▸ **TO DO**:
Provide the number of lines of the records that include "korrigiert", with no other content.

▸ **RECORDS**:
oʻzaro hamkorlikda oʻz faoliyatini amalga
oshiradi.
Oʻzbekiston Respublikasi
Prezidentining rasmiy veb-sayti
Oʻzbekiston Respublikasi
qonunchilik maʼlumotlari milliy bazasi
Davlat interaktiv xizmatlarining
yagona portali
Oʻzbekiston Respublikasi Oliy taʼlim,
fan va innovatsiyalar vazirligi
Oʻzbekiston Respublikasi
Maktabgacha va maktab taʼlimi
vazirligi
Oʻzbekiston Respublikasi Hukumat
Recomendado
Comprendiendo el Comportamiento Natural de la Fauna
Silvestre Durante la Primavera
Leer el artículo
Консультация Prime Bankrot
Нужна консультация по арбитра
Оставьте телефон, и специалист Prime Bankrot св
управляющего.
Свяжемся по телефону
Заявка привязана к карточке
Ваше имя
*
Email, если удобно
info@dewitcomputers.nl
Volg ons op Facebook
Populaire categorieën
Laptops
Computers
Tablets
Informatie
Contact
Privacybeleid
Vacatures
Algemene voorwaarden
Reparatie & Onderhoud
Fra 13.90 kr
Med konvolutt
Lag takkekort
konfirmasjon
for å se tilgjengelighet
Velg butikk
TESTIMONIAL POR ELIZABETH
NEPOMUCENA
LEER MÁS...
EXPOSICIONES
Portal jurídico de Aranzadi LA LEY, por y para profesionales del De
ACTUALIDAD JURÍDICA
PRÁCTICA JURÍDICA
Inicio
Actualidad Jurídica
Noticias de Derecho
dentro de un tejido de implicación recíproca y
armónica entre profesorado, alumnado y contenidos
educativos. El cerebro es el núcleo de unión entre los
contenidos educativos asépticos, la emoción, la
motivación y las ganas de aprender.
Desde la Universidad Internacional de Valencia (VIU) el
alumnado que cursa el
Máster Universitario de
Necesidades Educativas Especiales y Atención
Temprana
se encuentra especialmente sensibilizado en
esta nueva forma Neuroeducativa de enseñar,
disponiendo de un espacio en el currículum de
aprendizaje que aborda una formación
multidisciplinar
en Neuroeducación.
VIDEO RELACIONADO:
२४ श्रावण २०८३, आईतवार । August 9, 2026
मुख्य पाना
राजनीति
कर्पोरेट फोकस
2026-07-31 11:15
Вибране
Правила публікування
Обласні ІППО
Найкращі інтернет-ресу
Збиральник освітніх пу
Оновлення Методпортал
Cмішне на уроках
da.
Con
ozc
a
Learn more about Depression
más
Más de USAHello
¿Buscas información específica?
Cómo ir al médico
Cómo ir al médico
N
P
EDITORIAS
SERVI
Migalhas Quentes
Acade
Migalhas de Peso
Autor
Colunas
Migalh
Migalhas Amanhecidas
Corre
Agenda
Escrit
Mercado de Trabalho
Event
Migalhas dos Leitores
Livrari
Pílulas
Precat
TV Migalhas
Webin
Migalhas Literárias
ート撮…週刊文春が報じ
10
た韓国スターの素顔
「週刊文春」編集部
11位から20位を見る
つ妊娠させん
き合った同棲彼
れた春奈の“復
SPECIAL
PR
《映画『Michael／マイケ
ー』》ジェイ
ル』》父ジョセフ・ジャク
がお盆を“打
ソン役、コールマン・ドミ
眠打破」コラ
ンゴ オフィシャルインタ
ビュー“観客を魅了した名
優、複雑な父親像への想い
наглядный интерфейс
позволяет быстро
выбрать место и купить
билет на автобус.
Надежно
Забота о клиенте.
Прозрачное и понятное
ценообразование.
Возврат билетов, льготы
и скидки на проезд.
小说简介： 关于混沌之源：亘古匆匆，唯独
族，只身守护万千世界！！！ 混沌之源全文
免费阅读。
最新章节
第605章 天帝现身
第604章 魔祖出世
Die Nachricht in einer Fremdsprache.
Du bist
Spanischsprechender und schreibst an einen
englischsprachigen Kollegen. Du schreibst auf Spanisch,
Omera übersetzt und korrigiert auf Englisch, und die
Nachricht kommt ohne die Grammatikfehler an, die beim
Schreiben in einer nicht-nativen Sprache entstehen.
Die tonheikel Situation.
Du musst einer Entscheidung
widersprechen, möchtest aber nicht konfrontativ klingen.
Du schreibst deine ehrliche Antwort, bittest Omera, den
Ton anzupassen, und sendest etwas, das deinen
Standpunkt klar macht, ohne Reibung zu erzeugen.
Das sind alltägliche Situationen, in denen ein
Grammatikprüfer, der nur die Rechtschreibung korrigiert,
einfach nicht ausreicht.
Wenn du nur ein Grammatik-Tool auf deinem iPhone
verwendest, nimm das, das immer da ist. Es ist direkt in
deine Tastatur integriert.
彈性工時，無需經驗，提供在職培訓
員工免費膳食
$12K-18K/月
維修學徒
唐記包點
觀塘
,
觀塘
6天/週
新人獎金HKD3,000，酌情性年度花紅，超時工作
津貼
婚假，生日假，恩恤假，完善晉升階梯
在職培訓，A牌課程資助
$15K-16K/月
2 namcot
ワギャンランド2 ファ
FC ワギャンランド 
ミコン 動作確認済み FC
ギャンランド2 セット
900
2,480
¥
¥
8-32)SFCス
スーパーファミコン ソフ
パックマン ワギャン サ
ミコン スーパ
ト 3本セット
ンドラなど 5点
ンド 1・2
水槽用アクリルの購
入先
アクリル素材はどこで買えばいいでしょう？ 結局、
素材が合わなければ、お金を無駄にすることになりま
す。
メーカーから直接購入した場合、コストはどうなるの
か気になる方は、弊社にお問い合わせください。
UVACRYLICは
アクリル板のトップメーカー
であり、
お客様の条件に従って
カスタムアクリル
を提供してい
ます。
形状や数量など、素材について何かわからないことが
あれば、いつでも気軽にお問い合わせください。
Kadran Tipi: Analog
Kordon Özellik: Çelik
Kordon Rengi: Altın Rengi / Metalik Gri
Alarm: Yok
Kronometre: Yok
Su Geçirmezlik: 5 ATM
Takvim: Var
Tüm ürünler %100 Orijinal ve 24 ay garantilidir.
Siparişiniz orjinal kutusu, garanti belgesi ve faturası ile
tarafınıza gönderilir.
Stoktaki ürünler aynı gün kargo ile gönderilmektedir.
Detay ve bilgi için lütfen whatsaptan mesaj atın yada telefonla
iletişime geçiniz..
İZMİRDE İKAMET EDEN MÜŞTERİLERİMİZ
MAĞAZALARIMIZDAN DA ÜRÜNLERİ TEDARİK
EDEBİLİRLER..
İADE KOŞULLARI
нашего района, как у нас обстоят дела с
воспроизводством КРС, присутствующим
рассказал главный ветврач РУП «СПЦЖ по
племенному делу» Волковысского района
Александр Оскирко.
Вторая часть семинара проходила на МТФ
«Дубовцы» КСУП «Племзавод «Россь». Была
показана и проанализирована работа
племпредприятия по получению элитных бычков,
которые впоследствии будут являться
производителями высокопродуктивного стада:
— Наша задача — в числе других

▸ **RESULT OF THE TASK**:
2